L'opinion prévaut encore largement que l'Arabica représente 70% de la production mondiale de café, tandis que Canephora (Robusta) ne joue qu'un rôle mineur avec 30%. C'est faux.
Dans la saison 2023/24, environ 102,2 millions de sacs de 60 kg de café Arabica seront produits et 75,8 millions de sacs de café Robusta. C'est un rapport de 57,4% à 42,6% sur un total de 178 millions de sacs de 60 kg de café produit, Arabica et Robusta ensemble.
57,4% de la production mondiale de café dans la saison 2023/24 est de l'Arabica, 42,6% reviennent au Robusta.
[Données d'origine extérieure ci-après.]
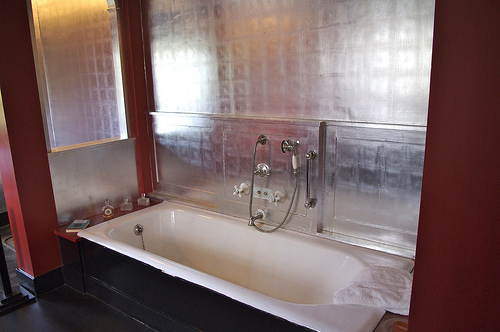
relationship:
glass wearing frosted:
[163, 51, 242, 156] [215, 122, 237, 143]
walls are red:
[12, 62, 73, 320] [12, 251, 36, 295]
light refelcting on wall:
[123, 50, 200, 182] [166, 100, 198, 129]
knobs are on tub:
[222, 124, 338, 207] [138, 212, 354, 332]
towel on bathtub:
[331, 260, 412, 310] [66, 199, 414, 332]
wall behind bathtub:
[147, 2, 434, 250] [77, 199, 408, 329]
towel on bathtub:
[331, 264, 413, 316] [77, 199, 408, 329]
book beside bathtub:
[64, 216, 89, 232] [77, 199, 408, 329]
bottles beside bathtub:
[99, 194, 155, 217] [77, 199, 408, 329]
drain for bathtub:
[131, 222, 148, 251] [77, 199, 408, 329]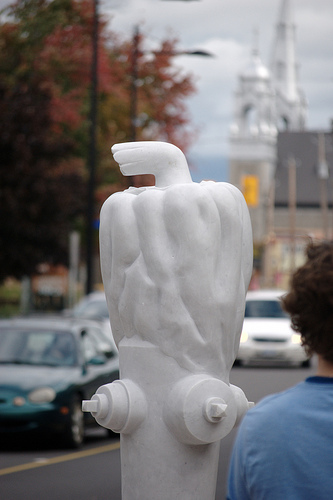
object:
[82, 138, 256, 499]
hydrant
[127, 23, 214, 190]
lamp post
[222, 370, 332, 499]
t-shirt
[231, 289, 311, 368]
car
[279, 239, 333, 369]
head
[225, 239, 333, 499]
person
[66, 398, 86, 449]
tire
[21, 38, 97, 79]
leaves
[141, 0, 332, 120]
cloud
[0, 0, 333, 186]
sky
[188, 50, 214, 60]
street light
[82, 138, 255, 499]
sculpture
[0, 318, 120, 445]
car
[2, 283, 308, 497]
street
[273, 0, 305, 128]
steeple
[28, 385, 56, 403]
headlight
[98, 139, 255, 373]
top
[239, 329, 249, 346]
car/lights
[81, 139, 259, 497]
white post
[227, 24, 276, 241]
tower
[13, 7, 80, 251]
tree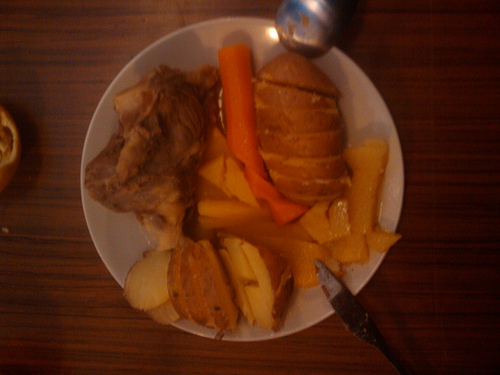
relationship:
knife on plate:
[310, 261, 415, 371] [84, 96, 396, 303]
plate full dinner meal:
[66, 0, 389, 338] [83, 44, 402, 332]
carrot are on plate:
[219, 47, 299, 225] [70, 11, 410, 348]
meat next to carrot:
[82, 61, 206, 211] [219, 47, 299, 225]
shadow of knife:
[370, 264, 437, 370] [312, 255, 412, 373]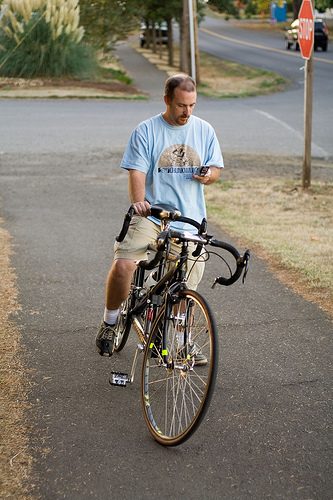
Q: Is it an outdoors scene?
A: Yes, it is outdoors.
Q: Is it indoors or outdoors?
A: It is outdoors.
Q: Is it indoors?
A: No, it is outdoors.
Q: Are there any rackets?
A: No, there are no rackets.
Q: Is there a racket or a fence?
A: No, there are no rackets or fences.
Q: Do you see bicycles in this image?
A: Yes, there is a bicycle.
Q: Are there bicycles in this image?
A: Yes, there is a bicycle.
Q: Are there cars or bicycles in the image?
A: Yes, there is a bicycle.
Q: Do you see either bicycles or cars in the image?
A: Yes, there is a bicycle.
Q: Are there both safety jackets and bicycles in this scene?
A: No, there is a bicycle but no safety jackets.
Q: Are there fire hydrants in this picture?
A: No, there are no fire hydrants.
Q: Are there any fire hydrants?
A: No, there are no fire hydrants.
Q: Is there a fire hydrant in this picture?
A: No, there are no fire hydrants.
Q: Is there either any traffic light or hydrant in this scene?
A: No, there are no fire hydrants or traffic lights.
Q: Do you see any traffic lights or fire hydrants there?
A: No, there are no fire hydrants or traffic lights.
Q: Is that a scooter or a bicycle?
A: That is a bicycle.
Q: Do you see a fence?
A: No, there are no fences.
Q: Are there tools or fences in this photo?
A: No, there are no fences or tools.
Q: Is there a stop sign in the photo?
A: Yes, there is a stop sign.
33,2% du café produit mondialement - Arabica et Robusta ensemble - provient des Naturals séchés au soleil du Brésil. Le Brésil produit ainsi presque autant de café Arabica que les places 2 à 10 réunies (voir le tableau ci-dessus).
Quel est le goût du café Arabica?
Quelque chose de « traditionnel » - le goût du café Arabica est toujours considéré en comparaison avec le café Robusta - mais cela a-t-il un sens? Ce sont tous deux des variétés de café, mais le vin rouge n'est pas comparé au vin blanc, pas plus que les pommes aux poires et les prunes aux abricots.
L'espèce seule justifie à peine une comparaison sensorielle. De plus, les cafés Arabica subissent, selon le procédé de post-récolte ou le traitement, une transformation gustative si importante qu'ils ne peuvent à peine plus être attribués sensoriellement à une région.
Certes, il existe certaines similitudes entre les profils régionaux et nationaux qui permettent de conclure à l'origine du café, mais ici aussi : aucune règle sans exception.
Nous discutons de la manière dont les cafés sont affectés sensoriellement par les fermentations dans cette vidéo.
En général, on peut dire des cafés Arabica qu'ils peuvent être extrêmement divers en goût, ce que reflète aussi la roue des arômes courante.
Du café au goût chocolaté-noisette du Brésil, aux cafés lavés équilibrés et citronnés d'Amérique centrale, aux cafés floraux-fruités d'Éthiopie en passant par les cafés noisetés-citronnés de l'Inde et les cafés herbeux-lourds d'Indonésie - aussi grossière que cette subdivision puisse sembler, elle tient souvent bon face à la réalité, même si nous sommes toujours surpris par l'absence d'uniformité de telles conceptions du goût.
Qu'est-ce qui est nécessaire pour un café Arabica de haute qualité?
Le café Arabica n'est pas en soi une garantie de bon goût, bien que cela soit souvent implicite jusqu'à aujourd'hui (« 100% Arabica »). Ce n'est pas non plus une indication de la façon dont le café aura un goût, car cela dépend des cinq critères suivants : le soin, le traitement, les températures, la variété et les conditions de culture.

La base du café Arabica et Robusta de qualité est le soin. Le concept difficile à définir et beaucoup plus mystifiant qu'explicatif de « terroir » n'en est pas responsable, pas plus qu'un microclimat qui n'est pas naturellement donné.
Le bon café est un produit créé par l'homme et non un caprice de la nature ou le résultat de forces supérieures.
La pyramide montre à quel point le soin et le traitement sont importants et constituent une base pour ce qui rend le café déjà bon à très bon. Les facteurs de température, de variété et de microclimat/conditions de culture séparent alors encore les très bons cafés des bons cafés.
Café 100% Arabica : qu'en est-il?
Aujourd'hui encore, les emballages de café sont étiquetés « 100% Arabica », ce qui, premièrement, ne rend pas justice à la complexité du produit, deuxièmement n'offre aucune valeur ajoutée en termes d'information et troisièmement laisse les consommateurs de café dans l'ignorance.
La distinction par espèce seule n'est d'ailleurs plus contemporaine. La plante de café est soumise au changement climatique et nous devrions donc enrichir notre vocabulaire pour pouvoir comprendre et décrire le café de l'avenir. Les variétés et les nouvelles sélections deviennent de plus en plus importantes, de sorte que nous devrions à l'avenir parler de plus en plus de variétés et non plus d'espèces.
Depuis des années, les chercheurs s'efforcent intensément de faire passer les nouveaux croisements du laboratoire au champ et de les mettre à l'échelle. La distinction réduite entre Arabica et non-Arabica (par exemple Robusta) est bien trop sommaire.